* **Task requirements**
Please return the lines in the items below unchanged, from the line with "310/1550 нм для" to the line with "Armen Miran İstanbul'a geliy", both ends included. Leave the pictures out of your answer.

Saved entries:
•••
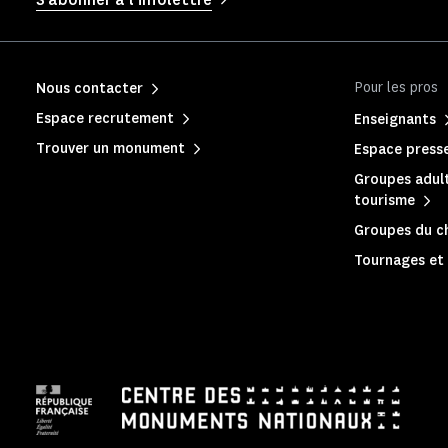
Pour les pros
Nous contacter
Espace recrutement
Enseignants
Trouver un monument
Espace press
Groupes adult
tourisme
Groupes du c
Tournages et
•••
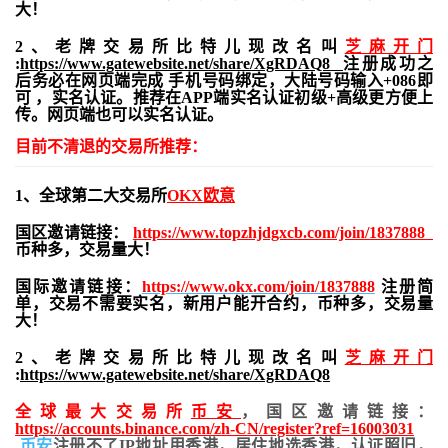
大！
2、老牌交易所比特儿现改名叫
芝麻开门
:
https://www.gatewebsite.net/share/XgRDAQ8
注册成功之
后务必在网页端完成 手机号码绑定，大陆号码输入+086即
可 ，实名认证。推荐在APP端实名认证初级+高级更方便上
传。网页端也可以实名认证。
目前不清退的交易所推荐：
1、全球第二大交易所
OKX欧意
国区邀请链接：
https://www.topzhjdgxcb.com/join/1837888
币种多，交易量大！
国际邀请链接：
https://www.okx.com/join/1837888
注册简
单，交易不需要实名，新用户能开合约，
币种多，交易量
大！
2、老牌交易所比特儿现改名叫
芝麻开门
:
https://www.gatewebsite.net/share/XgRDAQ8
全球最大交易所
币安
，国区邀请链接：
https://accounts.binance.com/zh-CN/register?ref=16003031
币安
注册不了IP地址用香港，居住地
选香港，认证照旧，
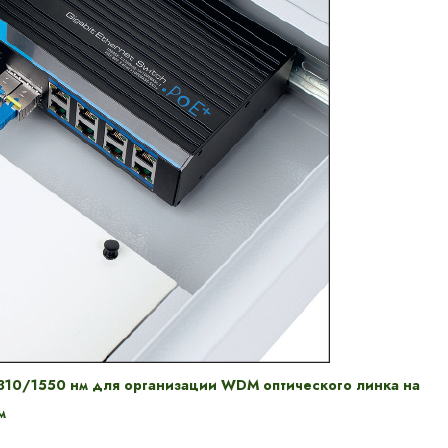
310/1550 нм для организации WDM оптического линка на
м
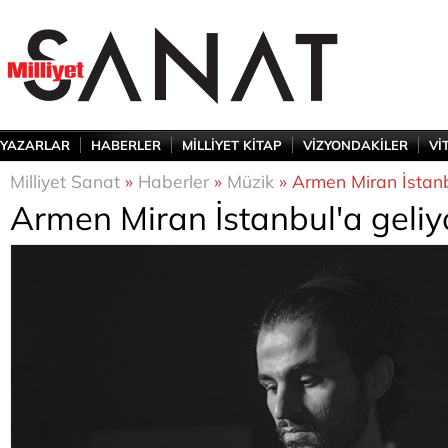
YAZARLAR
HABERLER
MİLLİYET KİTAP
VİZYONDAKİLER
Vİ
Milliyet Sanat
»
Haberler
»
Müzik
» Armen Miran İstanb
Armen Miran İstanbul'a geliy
•••
* **Answer to this exercise**
310/1550 нм для организации WDM оптического линка на
м
YAZARLAR
HABERLER
MİLLİYET KİTAP
VİZYONDAKİLER
Vİ
Milliyet Sanat
»
Haberler
»
Müzik
» Armen Miran İstanb
Armen Miran İstanbul'a geliy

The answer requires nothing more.